For years, publishers of small community and ethnic newspapers in New York

For years, publishers of small community and ethnic newspapers in New York City, many of whom are regular contributors to Voices of NY, have complained that local government agencies overlook them when choosing where to run ads about their programs and services.

The Center for Community and Ethnic Media decided to find out if this was true. Representatives of the Center interviewed city officials, advertising executives and newspaper publishers, and reviewed publicly available records, including some retrieved through Freedom of Information Law requests.

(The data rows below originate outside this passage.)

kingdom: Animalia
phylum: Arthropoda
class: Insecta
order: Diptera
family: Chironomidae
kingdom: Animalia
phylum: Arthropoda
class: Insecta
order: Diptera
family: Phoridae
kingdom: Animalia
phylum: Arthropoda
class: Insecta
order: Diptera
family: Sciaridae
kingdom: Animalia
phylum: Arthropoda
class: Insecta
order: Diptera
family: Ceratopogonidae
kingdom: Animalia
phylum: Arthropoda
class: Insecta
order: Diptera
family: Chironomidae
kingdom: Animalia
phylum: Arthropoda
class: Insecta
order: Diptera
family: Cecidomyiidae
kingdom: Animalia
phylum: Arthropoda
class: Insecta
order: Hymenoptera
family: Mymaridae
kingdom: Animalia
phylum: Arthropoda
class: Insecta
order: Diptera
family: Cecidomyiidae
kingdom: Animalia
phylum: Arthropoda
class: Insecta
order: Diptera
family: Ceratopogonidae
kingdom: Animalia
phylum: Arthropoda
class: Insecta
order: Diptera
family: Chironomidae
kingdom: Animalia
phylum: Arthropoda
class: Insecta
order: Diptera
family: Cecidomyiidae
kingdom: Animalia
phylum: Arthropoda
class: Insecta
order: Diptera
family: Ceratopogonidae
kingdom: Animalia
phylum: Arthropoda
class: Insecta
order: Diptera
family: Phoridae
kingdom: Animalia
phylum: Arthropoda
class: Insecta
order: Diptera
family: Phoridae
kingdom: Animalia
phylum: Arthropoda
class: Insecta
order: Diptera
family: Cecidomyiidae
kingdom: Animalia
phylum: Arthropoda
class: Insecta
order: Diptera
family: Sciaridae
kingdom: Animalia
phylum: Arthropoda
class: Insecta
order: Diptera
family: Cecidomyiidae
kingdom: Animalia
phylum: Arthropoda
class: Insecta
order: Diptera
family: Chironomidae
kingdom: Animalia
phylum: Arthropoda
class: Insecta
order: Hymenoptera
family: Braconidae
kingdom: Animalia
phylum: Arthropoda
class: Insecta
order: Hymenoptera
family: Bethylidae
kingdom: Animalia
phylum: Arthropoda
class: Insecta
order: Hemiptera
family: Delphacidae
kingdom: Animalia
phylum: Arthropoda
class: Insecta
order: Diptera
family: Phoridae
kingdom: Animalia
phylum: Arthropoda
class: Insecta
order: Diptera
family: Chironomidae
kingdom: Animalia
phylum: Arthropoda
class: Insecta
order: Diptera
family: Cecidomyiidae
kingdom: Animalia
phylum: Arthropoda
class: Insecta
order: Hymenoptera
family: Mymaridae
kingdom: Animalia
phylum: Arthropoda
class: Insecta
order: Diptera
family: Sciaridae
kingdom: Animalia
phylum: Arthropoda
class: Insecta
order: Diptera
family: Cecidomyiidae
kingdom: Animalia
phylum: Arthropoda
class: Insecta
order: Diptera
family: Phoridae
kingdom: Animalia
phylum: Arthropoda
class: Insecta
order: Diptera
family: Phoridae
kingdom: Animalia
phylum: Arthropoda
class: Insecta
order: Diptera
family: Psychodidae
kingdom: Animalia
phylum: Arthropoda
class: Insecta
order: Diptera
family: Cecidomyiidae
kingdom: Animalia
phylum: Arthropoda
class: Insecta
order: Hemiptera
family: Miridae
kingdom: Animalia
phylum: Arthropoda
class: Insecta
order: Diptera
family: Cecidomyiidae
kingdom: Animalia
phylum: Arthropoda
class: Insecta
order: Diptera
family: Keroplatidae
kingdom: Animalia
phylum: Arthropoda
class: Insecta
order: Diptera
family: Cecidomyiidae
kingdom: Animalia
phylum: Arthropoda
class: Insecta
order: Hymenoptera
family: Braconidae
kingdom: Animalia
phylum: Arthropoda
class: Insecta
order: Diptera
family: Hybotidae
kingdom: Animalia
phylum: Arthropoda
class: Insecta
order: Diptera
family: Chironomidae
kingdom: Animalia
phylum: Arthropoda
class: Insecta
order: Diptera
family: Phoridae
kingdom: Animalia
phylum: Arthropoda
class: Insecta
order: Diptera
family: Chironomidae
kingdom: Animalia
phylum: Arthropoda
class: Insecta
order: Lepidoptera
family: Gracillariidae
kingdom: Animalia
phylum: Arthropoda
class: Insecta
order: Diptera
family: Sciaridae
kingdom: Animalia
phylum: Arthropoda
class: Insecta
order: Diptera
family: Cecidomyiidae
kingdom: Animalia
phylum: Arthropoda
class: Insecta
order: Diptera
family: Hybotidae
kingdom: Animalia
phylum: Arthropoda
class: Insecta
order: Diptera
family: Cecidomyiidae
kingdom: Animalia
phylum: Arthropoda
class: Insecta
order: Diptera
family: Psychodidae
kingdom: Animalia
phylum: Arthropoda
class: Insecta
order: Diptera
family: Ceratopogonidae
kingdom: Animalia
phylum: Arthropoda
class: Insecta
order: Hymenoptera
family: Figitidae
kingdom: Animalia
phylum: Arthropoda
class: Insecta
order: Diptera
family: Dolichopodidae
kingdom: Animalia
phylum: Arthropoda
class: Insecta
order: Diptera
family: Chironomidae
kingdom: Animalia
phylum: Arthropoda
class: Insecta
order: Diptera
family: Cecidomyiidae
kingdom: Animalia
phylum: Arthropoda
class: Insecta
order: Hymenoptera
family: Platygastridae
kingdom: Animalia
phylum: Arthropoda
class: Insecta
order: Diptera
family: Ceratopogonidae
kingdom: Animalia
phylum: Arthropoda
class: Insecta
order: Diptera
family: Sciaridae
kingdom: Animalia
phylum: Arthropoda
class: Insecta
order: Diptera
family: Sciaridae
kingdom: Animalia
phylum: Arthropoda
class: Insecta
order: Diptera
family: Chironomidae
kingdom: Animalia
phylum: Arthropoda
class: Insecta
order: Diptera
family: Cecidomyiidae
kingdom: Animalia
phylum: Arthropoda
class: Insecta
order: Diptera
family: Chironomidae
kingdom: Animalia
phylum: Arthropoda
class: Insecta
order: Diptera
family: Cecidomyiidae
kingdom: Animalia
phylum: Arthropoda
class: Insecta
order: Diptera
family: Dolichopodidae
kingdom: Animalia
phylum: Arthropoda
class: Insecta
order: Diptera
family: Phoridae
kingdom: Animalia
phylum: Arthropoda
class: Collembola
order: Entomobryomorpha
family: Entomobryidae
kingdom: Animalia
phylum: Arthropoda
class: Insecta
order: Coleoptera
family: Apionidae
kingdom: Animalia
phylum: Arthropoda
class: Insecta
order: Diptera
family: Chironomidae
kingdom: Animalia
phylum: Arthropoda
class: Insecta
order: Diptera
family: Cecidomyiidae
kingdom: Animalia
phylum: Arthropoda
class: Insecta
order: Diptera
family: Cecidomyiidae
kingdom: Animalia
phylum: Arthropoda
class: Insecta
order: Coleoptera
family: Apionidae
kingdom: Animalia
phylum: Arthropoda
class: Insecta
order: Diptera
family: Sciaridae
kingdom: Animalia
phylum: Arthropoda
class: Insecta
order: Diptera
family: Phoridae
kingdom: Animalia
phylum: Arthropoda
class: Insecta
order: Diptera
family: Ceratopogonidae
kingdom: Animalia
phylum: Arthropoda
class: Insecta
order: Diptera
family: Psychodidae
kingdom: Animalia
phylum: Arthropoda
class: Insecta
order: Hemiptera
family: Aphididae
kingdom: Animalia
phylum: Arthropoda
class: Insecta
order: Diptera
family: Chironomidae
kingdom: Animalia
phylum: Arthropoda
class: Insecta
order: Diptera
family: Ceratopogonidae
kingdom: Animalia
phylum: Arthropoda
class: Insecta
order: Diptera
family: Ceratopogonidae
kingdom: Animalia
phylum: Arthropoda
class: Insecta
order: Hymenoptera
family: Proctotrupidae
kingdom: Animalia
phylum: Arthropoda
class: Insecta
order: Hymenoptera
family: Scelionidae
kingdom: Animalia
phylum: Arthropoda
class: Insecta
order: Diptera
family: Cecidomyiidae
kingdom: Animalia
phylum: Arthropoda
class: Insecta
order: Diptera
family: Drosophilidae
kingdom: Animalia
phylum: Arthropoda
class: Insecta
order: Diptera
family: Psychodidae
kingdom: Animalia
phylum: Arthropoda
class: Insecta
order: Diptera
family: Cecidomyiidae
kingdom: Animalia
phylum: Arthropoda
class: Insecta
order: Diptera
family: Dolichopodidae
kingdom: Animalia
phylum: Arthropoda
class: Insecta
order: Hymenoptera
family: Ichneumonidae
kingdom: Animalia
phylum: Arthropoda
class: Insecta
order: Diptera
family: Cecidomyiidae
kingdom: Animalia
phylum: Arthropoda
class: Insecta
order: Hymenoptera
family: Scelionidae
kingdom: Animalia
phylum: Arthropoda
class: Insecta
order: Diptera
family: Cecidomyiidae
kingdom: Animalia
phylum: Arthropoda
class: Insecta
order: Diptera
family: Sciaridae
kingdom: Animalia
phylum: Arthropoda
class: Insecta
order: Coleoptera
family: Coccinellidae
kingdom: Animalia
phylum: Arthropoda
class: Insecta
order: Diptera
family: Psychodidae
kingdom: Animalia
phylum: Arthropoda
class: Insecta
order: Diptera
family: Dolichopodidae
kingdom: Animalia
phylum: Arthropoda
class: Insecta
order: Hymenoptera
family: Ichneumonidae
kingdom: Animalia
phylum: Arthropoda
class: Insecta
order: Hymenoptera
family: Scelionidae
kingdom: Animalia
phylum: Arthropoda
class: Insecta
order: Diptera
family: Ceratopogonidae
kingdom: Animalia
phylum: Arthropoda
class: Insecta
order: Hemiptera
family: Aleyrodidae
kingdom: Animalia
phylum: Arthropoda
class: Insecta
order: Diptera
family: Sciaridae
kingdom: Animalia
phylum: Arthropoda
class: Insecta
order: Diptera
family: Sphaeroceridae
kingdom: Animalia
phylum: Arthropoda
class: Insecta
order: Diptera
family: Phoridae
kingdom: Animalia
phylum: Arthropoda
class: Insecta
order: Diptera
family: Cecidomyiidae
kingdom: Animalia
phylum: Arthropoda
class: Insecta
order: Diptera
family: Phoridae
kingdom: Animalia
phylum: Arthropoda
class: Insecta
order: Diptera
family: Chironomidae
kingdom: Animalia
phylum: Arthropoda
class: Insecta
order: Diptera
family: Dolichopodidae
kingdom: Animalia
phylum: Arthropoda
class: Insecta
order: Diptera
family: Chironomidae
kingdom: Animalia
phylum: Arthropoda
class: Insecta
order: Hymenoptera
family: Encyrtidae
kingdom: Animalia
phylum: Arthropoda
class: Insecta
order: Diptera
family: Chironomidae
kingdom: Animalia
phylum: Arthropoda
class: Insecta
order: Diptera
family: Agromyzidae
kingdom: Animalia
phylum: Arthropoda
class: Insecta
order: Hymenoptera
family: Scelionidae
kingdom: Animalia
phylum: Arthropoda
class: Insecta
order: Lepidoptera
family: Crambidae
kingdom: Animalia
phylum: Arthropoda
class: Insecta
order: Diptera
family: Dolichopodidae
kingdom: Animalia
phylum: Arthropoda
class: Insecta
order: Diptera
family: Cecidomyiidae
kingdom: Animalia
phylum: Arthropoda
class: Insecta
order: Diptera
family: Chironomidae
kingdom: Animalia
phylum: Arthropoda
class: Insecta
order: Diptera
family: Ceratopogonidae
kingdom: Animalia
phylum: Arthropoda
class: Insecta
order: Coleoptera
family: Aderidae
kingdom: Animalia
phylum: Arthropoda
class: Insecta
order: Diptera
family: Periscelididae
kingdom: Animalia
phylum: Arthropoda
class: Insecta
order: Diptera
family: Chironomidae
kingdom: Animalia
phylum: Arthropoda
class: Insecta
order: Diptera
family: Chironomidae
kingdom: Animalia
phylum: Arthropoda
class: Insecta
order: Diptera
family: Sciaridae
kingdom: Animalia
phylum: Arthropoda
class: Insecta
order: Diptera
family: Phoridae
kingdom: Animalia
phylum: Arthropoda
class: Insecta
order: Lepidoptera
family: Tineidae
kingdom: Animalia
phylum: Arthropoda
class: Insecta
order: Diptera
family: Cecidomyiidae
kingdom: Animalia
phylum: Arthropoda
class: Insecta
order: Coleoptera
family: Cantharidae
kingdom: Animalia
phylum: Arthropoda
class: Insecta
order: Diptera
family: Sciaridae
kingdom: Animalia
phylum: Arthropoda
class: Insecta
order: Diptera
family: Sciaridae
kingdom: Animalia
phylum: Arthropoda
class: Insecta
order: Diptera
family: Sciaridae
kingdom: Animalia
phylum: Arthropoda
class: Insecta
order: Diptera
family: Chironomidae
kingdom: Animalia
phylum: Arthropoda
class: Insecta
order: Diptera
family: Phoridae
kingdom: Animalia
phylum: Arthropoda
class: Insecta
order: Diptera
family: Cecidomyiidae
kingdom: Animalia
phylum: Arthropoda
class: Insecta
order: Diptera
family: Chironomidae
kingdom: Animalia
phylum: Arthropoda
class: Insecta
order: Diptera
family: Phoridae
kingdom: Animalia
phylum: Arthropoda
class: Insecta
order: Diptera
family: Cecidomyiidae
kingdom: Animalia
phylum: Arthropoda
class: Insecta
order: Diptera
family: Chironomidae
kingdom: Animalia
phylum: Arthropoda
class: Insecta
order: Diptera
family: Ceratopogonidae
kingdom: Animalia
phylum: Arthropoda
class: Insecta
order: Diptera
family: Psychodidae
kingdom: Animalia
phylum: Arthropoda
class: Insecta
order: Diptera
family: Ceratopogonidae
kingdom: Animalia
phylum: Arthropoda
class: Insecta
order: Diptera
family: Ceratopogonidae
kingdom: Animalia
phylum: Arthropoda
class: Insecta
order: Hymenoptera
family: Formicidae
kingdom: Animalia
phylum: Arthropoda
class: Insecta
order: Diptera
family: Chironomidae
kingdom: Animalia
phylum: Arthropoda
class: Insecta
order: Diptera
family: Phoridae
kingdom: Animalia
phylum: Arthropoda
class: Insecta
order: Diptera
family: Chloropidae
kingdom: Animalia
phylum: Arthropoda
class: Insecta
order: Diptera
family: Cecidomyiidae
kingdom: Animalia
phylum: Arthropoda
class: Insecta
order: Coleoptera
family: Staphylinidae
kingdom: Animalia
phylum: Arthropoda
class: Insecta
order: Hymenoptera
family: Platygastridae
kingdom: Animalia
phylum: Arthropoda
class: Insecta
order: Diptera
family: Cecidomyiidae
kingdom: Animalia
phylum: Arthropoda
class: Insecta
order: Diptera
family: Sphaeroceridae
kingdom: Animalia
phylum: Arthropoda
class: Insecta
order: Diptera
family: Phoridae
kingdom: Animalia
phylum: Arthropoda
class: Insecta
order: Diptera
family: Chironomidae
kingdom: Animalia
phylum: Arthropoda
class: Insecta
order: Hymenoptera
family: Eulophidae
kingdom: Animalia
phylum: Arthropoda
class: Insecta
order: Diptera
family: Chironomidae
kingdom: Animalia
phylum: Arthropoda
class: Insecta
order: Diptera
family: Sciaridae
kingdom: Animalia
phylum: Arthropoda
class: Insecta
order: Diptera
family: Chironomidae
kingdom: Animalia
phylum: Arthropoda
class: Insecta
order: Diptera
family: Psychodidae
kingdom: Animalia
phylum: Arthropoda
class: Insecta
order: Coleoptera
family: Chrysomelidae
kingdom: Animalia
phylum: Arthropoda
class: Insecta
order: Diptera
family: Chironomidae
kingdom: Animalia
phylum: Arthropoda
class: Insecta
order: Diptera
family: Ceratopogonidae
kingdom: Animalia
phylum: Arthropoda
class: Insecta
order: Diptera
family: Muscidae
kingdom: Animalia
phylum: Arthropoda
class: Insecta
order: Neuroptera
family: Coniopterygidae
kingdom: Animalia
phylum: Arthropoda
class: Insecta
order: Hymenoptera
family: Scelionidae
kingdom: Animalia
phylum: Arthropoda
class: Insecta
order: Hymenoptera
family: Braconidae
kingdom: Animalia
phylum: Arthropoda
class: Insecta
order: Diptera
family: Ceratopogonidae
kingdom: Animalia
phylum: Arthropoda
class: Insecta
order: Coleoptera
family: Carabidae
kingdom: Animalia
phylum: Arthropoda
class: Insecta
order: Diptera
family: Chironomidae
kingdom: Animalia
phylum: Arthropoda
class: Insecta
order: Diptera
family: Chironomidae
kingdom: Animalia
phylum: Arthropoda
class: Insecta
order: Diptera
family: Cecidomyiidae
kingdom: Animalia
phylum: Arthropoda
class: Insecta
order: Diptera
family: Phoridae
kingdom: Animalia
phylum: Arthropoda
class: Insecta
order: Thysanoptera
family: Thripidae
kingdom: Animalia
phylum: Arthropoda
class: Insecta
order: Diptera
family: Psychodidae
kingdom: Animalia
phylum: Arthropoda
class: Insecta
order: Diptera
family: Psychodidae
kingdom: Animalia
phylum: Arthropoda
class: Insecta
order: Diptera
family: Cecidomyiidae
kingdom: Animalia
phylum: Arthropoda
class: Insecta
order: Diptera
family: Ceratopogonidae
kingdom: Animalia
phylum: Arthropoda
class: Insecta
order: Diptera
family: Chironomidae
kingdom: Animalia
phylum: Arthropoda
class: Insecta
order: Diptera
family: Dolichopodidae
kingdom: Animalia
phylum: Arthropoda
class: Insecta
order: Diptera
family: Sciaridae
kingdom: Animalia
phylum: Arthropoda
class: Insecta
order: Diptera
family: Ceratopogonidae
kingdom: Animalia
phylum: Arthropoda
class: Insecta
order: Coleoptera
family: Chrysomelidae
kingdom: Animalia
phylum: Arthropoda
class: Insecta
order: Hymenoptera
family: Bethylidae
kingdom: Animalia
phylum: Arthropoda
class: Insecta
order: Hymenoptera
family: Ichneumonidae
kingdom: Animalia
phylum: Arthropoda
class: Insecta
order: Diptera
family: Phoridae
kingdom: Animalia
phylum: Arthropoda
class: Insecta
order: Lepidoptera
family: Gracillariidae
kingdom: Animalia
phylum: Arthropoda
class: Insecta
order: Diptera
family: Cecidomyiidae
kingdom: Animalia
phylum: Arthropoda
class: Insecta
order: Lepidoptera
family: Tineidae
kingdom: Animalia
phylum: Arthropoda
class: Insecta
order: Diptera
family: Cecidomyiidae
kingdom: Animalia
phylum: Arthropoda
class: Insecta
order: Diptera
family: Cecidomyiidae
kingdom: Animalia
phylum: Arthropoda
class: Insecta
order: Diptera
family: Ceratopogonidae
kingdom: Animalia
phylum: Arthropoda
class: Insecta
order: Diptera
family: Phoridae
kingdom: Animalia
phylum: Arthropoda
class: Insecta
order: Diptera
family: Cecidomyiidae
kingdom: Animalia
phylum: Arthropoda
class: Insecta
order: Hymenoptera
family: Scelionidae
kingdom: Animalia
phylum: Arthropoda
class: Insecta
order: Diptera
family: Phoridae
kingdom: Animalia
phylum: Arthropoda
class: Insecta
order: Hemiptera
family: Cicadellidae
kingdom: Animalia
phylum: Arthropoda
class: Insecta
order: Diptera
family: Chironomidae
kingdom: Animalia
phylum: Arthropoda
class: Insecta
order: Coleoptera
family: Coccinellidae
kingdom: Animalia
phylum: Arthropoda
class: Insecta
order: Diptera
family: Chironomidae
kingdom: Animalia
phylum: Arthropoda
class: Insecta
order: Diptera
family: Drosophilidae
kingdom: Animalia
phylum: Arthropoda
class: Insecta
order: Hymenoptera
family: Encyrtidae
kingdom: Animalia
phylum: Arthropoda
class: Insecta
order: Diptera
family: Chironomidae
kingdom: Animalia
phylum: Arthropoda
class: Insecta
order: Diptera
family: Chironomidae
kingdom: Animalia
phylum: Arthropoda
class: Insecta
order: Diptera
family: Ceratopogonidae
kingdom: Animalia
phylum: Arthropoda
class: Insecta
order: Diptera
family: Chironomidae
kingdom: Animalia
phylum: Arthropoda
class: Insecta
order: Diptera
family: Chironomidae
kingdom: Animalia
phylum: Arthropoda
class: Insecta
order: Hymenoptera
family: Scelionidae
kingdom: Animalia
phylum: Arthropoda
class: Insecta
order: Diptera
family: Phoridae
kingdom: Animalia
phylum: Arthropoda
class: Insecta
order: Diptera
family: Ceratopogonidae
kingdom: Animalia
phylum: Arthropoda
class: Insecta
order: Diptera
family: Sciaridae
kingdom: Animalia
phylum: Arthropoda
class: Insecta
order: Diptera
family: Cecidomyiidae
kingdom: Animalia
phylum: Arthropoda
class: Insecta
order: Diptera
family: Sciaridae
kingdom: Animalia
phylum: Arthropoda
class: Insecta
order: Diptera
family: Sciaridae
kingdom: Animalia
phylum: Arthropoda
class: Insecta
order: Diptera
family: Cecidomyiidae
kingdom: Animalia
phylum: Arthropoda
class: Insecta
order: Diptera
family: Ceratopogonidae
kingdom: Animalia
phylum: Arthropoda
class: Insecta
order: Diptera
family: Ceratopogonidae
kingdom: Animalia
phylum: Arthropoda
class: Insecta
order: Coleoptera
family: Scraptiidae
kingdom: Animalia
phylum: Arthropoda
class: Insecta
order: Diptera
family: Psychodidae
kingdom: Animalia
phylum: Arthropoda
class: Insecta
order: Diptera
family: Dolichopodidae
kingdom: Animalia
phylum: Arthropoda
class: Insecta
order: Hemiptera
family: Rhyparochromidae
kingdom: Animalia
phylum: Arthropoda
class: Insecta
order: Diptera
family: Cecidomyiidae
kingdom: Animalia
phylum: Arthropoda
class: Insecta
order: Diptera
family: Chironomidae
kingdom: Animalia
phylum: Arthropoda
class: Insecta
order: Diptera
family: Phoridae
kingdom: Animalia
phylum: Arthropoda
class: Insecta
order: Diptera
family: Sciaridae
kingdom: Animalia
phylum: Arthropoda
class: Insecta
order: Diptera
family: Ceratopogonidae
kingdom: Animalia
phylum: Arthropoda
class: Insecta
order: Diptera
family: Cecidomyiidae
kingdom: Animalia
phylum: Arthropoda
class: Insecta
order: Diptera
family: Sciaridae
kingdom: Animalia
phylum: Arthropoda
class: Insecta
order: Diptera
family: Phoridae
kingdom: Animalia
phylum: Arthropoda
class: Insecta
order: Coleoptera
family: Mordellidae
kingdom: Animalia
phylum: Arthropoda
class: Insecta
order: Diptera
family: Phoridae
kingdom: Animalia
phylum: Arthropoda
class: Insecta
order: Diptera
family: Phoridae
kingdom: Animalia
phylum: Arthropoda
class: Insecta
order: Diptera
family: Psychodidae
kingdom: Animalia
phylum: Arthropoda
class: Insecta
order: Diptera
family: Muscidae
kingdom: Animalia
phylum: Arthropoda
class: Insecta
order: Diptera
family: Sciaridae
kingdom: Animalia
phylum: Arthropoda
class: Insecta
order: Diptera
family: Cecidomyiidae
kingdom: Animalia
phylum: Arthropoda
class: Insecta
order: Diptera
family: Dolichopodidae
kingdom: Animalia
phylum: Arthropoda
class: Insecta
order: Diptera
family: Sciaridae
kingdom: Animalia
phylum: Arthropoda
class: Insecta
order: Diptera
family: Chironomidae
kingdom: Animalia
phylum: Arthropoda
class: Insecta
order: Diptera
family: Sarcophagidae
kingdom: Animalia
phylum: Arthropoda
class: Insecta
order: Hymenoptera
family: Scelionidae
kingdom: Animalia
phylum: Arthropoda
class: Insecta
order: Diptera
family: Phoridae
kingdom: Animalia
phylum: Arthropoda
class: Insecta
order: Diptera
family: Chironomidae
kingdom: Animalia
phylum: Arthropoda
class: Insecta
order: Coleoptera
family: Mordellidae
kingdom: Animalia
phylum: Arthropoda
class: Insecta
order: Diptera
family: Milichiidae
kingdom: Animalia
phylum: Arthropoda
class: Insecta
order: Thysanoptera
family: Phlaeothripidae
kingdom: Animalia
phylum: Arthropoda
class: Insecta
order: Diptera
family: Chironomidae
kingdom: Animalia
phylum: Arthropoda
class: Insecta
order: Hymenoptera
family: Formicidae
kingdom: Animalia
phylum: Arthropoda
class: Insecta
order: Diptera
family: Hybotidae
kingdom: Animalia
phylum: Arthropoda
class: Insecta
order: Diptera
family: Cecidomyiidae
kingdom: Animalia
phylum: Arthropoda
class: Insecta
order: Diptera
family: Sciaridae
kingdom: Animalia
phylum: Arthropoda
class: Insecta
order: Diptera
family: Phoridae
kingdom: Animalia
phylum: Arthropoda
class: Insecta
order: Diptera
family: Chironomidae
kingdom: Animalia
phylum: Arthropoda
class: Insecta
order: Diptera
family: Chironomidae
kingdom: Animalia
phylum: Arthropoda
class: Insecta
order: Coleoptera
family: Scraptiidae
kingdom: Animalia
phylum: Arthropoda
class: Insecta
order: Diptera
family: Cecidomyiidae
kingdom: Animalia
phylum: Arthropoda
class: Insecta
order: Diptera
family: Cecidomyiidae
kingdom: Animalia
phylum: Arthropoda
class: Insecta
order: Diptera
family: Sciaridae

The full report can be read here, but the primary findings were:

  • New York City is currently spending about $18 million a year to convey messages about health, education, transportation, economic development, as well as job opportunities at city agencies, to the public.
  • About 82 percent of the ad budget of city agencies is earmarked for mainstream publications such as The New York Times, the New York Post, the New York Daily News, amNY and MetroNY. The rest is dispersed among smaller community and ethnic publications, many of which are published in languages other than English.
  • There are more than 270 publications that serve the immigrant and minority populations in the city, published in 36 languages. Eighteen of them are daily papers that are published in nine languages.
  • Although the combined circulation of community and ethnic publications is about 4.5 million, equal to 55 percent of the city’s population, they receive about 18 percent of the city’s ad budget.
  • Hispanics, meanwhile, make up over 28 percent of the city’s population, but in recent ad spending, Spanish-language publications have garnered less than 4 percent of the total.
  • The city has language-access laws and executive orders on its books to ensure that essential city services are known about and understood by residents who are not proficient in English. These policies have not been applied to the city’s advertising messages.
  • The city requires all city agencies to place their ads through advertising firms that have been awarded city contracts to provide that service.
  • Two small, private ad placement firms have consistently won the city’s advertising contracts – one for 15 years, the other for 24 years.
  • Although public officials assured representatives of the Center and NYPA in 2011 that the next round of contract bidding would generate fresh competition, those two firms were again awarded new contracts.
  • The city’s ad contracts have previously been for terms of one to three years; the new contract is for five years.
  • The Center’s report was researched and written by Professor Sarah Bartlett, director of the Urban Reporting program at the CUNY Graduate School of Journalism, with the assistance of Garry Pierre-Pierre, executive director of the Center. Funding for the report was provided by the Charles H. Revson Foundation.